If I remove the error checking that checks for zeros in the SGOLAY and SGOLAYFILT functions, the results seem reasonable. Is there any reason why the error checking on line 45 of SGOLAYFILT is:

if min(W) <= 0, error('All the elements of the weight vector must be greater than zero.'), end

instead of:

if min(W) < 0, error('All the elements of the weight vector must be greater than zero.'), end

(Note the replacement of "<=" with "<")

Answer 1

This is a weighted least-squares problem. The requirement for the weights to be positive is needed in order to ensure the "least-squares matrix" is positive definite and the system has a solution.

For example, if you change the error checking as suggested above, to allow for zero weights, and try this simple case:

[b,g]=sgolay(3,5,[1,0,0,0,1]);

you will run into matrix singularity issues as indicated by the following warning messages:

 Warning: Matrix is singular to working precision.
 (Type "warning off MATLAB:singularMatrix" to suppress this warning.)
 > In I:\1186207\sgolay.m at line 59
 Warning: Matrix is singular to working precision.
 (Type "warning off MATLAB:singularMatrix" to suppress this warning.)
 > In I:\1186207\sgolay.m at line 59

This is the reason we have this requirement.

You can make some of the weights "very small" if you want to achieve a similar effect as is required here. But it is important to keep in mind that the smaller the weight, the more ill-conditioned the problem will become.

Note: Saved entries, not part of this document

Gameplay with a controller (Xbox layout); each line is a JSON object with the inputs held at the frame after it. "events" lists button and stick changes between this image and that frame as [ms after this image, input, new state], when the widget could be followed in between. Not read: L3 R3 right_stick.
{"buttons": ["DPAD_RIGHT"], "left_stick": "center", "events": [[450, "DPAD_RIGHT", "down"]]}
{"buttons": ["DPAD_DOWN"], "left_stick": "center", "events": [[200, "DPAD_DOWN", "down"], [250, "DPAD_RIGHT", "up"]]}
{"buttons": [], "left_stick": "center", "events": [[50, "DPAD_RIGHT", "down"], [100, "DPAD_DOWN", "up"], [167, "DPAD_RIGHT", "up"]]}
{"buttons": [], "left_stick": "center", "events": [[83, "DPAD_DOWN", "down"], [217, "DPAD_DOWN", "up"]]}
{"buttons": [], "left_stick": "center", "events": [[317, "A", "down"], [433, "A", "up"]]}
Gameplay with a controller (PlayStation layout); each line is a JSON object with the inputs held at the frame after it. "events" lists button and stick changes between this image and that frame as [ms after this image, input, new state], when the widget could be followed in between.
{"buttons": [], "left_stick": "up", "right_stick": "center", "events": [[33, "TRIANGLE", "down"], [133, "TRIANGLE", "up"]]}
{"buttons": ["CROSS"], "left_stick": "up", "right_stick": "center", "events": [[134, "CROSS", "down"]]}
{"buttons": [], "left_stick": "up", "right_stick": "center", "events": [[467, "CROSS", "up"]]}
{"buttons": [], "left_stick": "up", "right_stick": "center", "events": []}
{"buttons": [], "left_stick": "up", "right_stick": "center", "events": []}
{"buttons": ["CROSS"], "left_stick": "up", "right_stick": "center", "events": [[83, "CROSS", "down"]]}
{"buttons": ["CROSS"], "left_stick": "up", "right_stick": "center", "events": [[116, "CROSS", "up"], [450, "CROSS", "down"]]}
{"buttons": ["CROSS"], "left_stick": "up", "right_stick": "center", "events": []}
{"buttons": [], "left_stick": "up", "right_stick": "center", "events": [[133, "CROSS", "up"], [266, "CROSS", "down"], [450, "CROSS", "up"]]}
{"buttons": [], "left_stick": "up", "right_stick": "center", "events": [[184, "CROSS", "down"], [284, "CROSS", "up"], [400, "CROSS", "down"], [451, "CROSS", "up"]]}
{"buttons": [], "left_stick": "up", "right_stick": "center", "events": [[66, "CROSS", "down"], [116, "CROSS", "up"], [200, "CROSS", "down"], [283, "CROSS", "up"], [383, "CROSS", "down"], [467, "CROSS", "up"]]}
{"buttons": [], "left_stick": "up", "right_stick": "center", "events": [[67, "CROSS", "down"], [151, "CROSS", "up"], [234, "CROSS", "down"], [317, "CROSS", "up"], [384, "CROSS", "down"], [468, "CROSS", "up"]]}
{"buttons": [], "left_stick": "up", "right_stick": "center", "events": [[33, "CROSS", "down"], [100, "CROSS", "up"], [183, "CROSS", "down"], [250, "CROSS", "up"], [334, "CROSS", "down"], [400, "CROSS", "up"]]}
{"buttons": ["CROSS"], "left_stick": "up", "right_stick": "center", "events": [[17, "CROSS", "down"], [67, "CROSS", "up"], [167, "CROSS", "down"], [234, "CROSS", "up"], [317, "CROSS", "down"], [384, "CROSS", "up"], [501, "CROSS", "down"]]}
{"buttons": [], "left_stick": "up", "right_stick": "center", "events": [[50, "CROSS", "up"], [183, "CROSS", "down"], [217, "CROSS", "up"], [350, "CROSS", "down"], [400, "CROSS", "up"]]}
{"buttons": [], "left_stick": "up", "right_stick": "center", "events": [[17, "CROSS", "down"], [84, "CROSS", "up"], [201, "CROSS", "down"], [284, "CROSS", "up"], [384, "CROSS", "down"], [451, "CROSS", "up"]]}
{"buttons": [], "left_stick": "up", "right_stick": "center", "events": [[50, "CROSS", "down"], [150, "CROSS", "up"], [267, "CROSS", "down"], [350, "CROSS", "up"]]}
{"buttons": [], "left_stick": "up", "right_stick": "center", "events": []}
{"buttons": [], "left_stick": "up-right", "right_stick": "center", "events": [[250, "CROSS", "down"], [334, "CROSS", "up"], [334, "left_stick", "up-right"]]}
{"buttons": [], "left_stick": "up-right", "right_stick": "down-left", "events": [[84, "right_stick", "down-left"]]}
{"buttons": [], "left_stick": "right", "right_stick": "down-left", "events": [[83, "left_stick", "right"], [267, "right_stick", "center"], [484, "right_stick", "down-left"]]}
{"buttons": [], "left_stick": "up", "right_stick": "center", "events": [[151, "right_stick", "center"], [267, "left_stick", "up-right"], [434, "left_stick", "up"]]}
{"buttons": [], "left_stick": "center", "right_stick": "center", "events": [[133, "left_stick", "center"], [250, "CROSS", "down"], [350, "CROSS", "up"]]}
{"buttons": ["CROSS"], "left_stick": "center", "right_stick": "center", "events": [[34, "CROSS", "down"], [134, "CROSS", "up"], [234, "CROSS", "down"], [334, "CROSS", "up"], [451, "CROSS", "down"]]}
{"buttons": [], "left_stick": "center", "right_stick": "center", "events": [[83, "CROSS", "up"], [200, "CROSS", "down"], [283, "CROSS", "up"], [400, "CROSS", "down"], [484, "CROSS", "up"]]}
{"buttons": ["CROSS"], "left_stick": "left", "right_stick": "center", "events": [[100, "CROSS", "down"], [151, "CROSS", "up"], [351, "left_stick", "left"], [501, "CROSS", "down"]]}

This is due to the so-called inertia theorem for matrices; if

 A = C'*D*C

then A will have the same number of positive eigenvalues as D, the same number of negative eigenvalues, and the same number of zero eigenvalues.

If D (in this case a diagonal matrix with the weights on the diagonal) has a zero eigenvalue (a weight equal to zero in this case), then A will be positive semidefinite (assuming no negative weights) and a solution to the least-squares problem is not guaranteed.